The coldblooded atrocities being committed by the fundamentalist militants fighting under the Islamic State’s banners in Iraq and Syria continue unabated.
ISIS militants in the north and west of Iraq are destroying ancient Christian and Shiite religious shrines unchecked, have robbed Christian Iraqis and purged them from the areas they control, and are now carrying out a virtually genocidal massacre of Shia Muslim men.
In a video that was deemed too graphic even for YouTube, ISIS militants revealed their brutality for the world when they posted footage featuring hundreds of Muslim men being summarily executed. “The video shows several dump trucks full of young men on their way to slaughter,” Jim Hoft wrote on Monday. The anguish of those young men who knew they are about to die is beyond recounting.
With these horrors unfolding before our eyes, where are those who once styled themselves champions of the Responsibility to Protect doctrine that once served as the academic framework for humanitarian intervention?
Where is United Nations Ambassador Samantha Power, who once reportedly played a significant role in pushing President Barack Obama to intervene in Libya in 2011 and to advocate for congressional legislation calling for the arrest of Lord’s Resistance Army leader Joseph Kony? The scale of the atrocities being committed in Iraq today is surely on par with those crimes which once moved Power to act.
In her Pulitzer Prize-winning book, A Problem From Hell: America and the Age of Genocide, Power argued that genocides in Armenia, Cambodia, Rwanda, and the German death camps were actively permitted by the international community. This, she suggested, made the world complicit in the crimes being committed by the practitioners of genocide.
“The most common response,” Power wrote of the 20th Century’s genocides, “is ‘We didn’t know.’ This is not true.”
“It is daunting to acknowledge, but this country’s consistent policy of nonintervention in the face of genocide offers sad testimony not to a broken American political system but to one that is ruthlessly effective,” she added. “No U.S. president has ever made genocide prevention a priority, and no U.S. president has ever suffered politically for his indifference to its occurrence. It is thus no coincidence that genocide rages on.”
President Obama, both a Power fan and a benefactor, aimed to change America’s policy of selective intervention into humanitarian crises when he brought her into his administration. Power, along with then U.N. Ambassador Susan Rice and former Secretary of State Hillary Clinton, successfully pushed for what The New York Times described as “a military intervention on a scale not seen in the Arab world since the Iraq War” in Libya.
And yet, the heartbreaking violence ISIS continues to commit is met with silence from the international community and notably from those champions of the Libyan engagement.
Where is President Barack Obama who once made the dubious assertion that unrest in Libya must be quelled without concern for America’s parochial vital interests in that country?

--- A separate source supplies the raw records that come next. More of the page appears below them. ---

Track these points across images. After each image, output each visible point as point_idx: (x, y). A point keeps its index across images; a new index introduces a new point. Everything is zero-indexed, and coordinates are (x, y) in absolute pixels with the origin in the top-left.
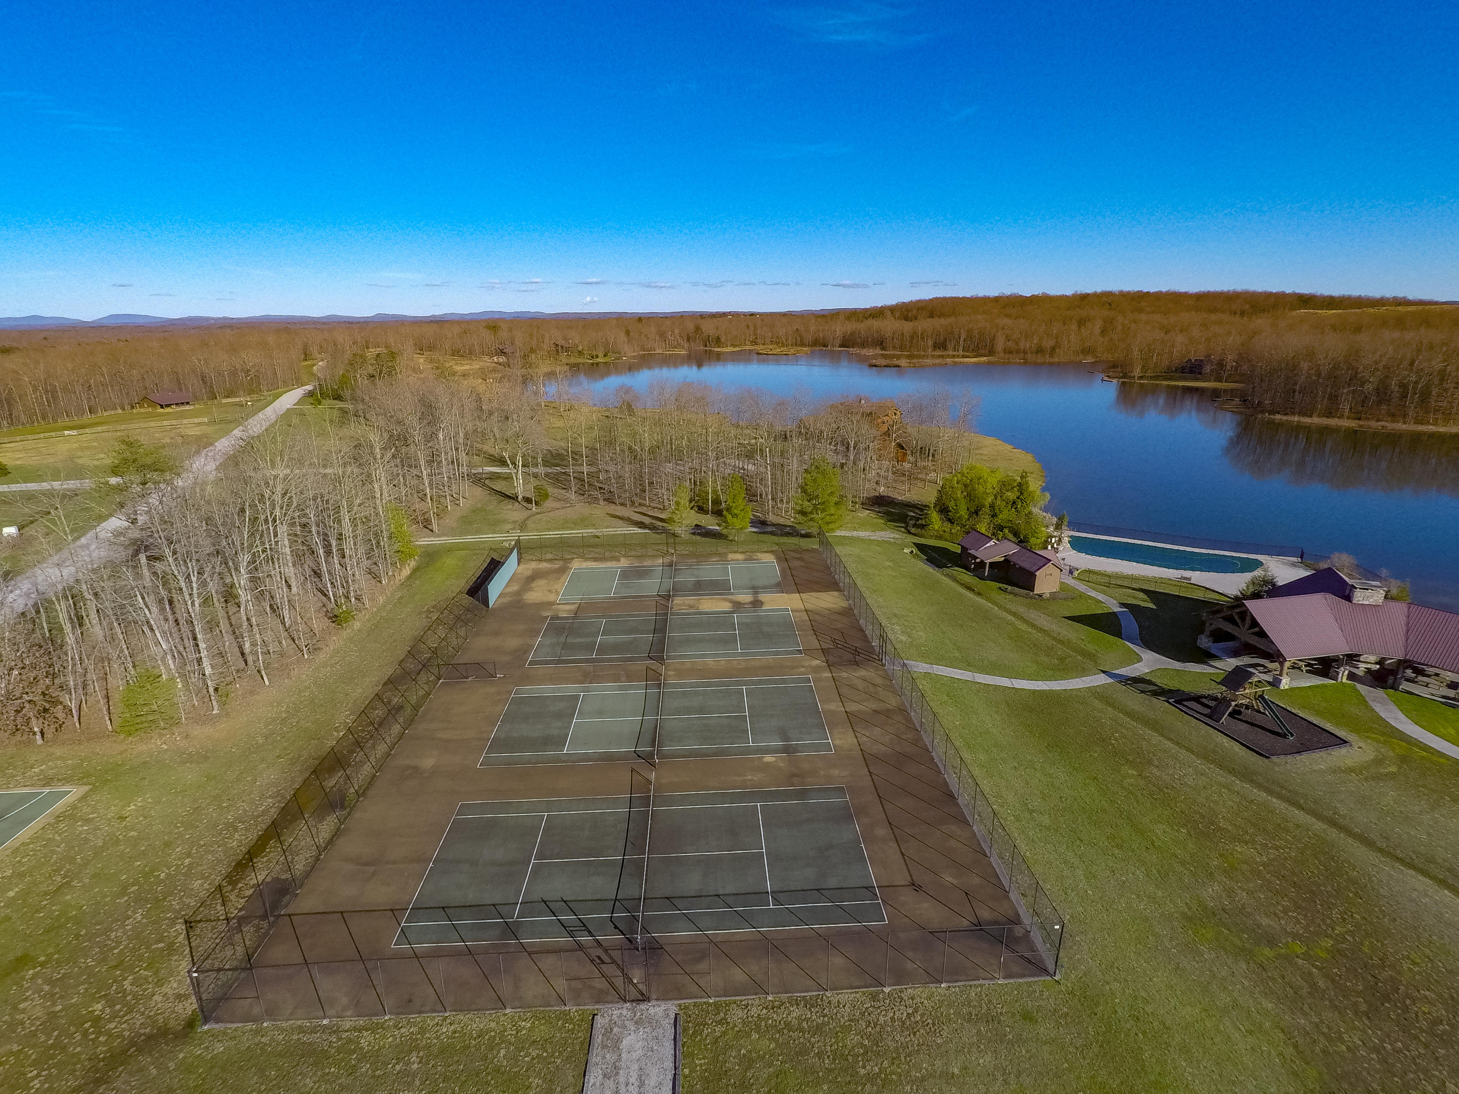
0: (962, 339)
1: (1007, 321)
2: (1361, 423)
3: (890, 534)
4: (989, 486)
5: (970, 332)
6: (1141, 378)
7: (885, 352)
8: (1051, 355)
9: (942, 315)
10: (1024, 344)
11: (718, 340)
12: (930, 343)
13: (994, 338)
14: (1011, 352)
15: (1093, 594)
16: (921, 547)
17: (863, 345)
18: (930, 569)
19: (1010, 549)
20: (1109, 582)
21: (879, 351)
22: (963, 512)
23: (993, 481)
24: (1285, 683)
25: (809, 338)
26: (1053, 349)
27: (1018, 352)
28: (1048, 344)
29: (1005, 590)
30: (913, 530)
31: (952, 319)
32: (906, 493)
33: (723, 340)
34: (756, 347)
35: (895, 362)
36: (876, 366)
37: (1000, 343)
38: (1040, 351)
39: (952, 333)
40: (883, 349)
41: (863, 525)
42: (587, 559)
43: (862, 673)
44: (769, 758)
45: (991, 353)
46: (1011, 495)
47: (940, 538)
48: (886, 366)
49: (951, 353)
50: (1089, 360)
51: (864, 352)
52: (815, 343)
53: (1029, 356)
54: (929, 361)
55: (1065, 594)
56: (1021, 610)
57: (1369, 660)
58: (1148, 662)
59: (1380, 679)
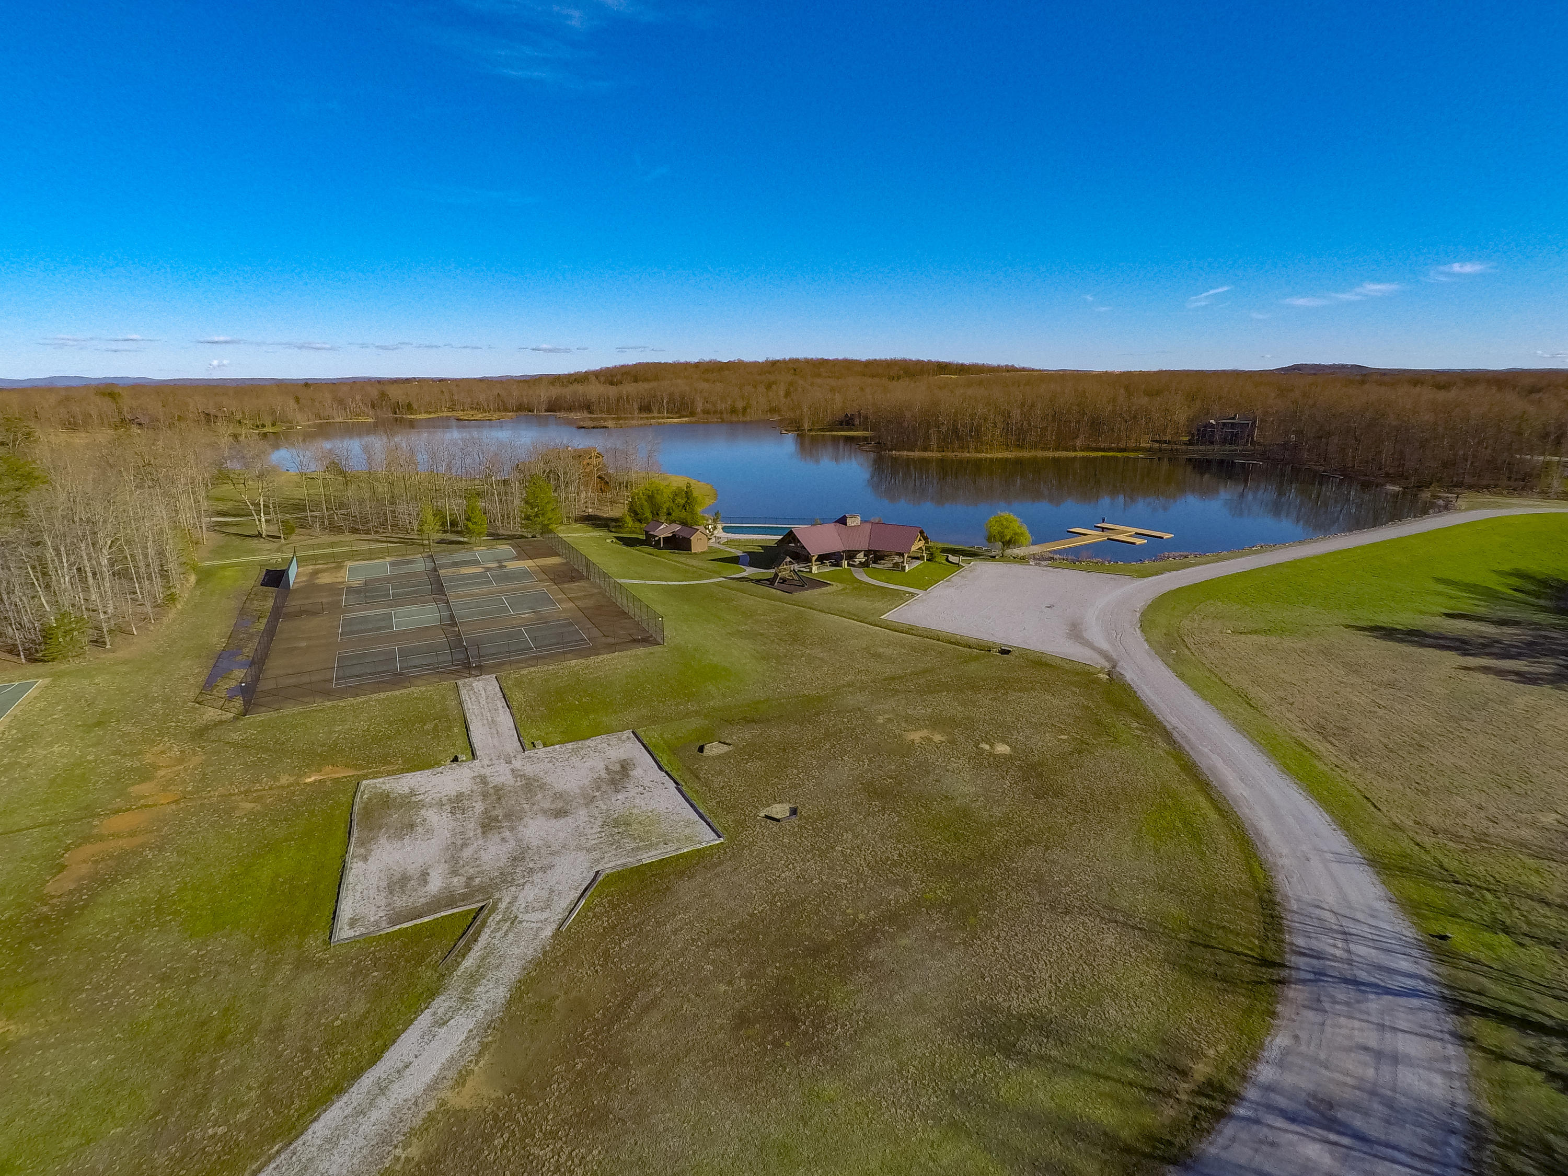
0: (665, 401)
1: (706, 385)
2: (944, 454)
3: (596, 533)
4: (665, 495)
5: (671, 395)
6: (810, 430)
7: (593, 416)
8: (744, 414)
9: (646, 380)
10: (721, 406)
11: (409, 406)
12: (636, 406)
13: (693, 403)
14: (708, 413)
15: (729, 550)
16: (617, 538)
17: (570, 409)
18: (625, 548)
19: (677, 528)
20: (740, 544)
21: (586, 415)
22: (648, 514)
23: (667, 493)
24: (815, 569)
25: (512, 403)
26: (745, 409)
27: (715, 412)
28: (740, 405)
29: (674, 553)
30: (613, 530)
31: (655, 384)
32: (608, 512)
33: (415, 406)
34: (455, 413)
35: (603, 423)
36: (584, 427)
37: (699, 407)
38: (733, 411)
39: (655, 396)
40: (590, 413)
41: (577, 530)
42: (356, 561)
43: (577, 584)
44: (523, 616)
45: (692, 414)
46: (682, 502)
47: (633, 532)
48: (594, 428)
49: (656, 415)
50: (776, 418)
51: (572, 415)
52: (520, 408)
53: (725, 416)
54: (634, 422)
55: (712, 550)
56: (682, 560)
57: (861, 557)
58: (749, 571)
59: (864, 565)
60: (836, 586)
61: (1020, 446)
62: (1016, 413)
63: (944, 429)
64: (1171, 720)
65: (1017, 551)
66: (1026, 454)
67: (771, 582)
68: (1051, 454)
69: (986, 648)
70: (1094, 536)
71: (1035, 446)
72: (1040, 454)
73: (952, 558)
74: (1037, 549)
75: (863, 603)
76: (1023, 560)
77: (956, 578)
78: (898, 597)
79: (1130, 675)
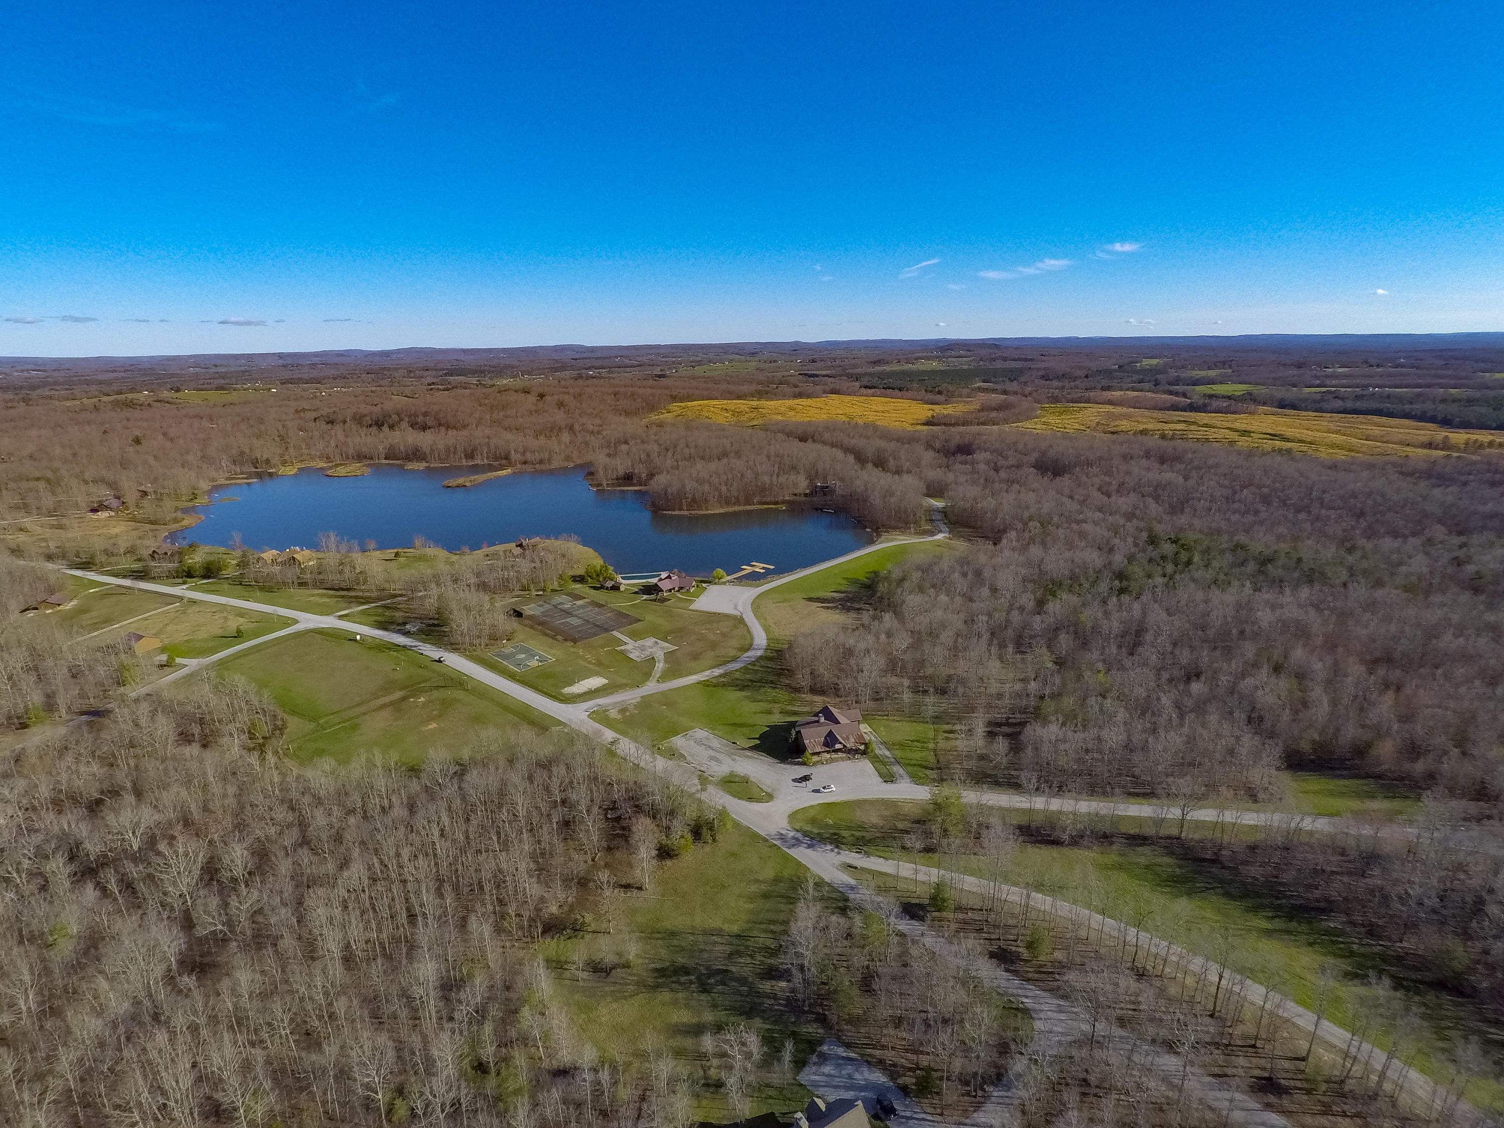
0: (485, 452)
2: (690, 512)
5: (488, 447)
6: (606, 485)
8: (550, 464)
12: (462, 456)
13: (508, 453)
16: (590, 587)
18: (596, 591)
19: (610, 583)
20: (633, 585)
23: (595, 567)
24: (665, 594)
25: (351, 451)
26: (549, 460)
27: (528, 462)
29: (615, 591)
30: (584, 583)
31: (465, 433)
33: (273, 462)
39: (476, 449)
41: (574, 585)
45: (510, 464)
47: (593, 583)
51: (414, 465)
55: (626, 589)
56: (620, 594)
57: (677, 589)
58: (645, 597)
59: (678, 591)
60: (673, 600)
61: (728, 502)
62: (724, 488)
63: (689, 500)
64: (749, 624)
65: (723, 580)
66: (730, 509)
67: (655, 600)
68: (741, 508)
69: (715, 613)
70: (748, 569)
71: (735, 504)
72: (737, 508)
73: (704, 585)
74: (729, 578)
75: (683, 605)
76: (724, 583)
77: (705, 593)
78: (692, 602)
79: (744, 617)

“[I]n Libya, we saw the prospect of imminent massacre, had a mandate for action, and heard the Libyan people’s call for help,” the president said in 2011. “Had we not acted along with our NATO allies and regional coalition partners, thousands would have been killed. The message would have been clear: keep power by killing as many people as it takes.”
“Yes, there will be perils that accompany this moment of promise,” Obama said of the Arab Spring even as it gave way to a dark winter. “But after decades of accepting the world as it is in the region, we have a chance to pursue the world as it should be.”
All that moral clarity and resolve disappears when the conflict is centered in Iraq and the president’s domestic political considerations are taken into account.
In the end, America and the West are unlikely to do anything to stem the tide of violence they unleashed in Iraq by toppling the Hussein regime and abandoning that Middle Eastern state before it could provide for its own security. The case for a NATO-led humanitarian mission in Iraq is stronger than any of the arguments made in favor of intervention in Libya.
Those who once contended that no cost was too high to pay in order to protect human dignity are now weighing the costs associated with recommitting to guaranteeing Iraq’s security and are judging them to be excessive.
The once coveted academic notion of smarter, nuanced, liberal interventionism – a modern peacekeeping doctrine which result in the sloughing off the vestiges crass realism marked by great powers perennially balancing against one another — is just another casualty of the Obama-era. As are the scores of human beings in Iraq and Syria.
This post has been updated since its original publication.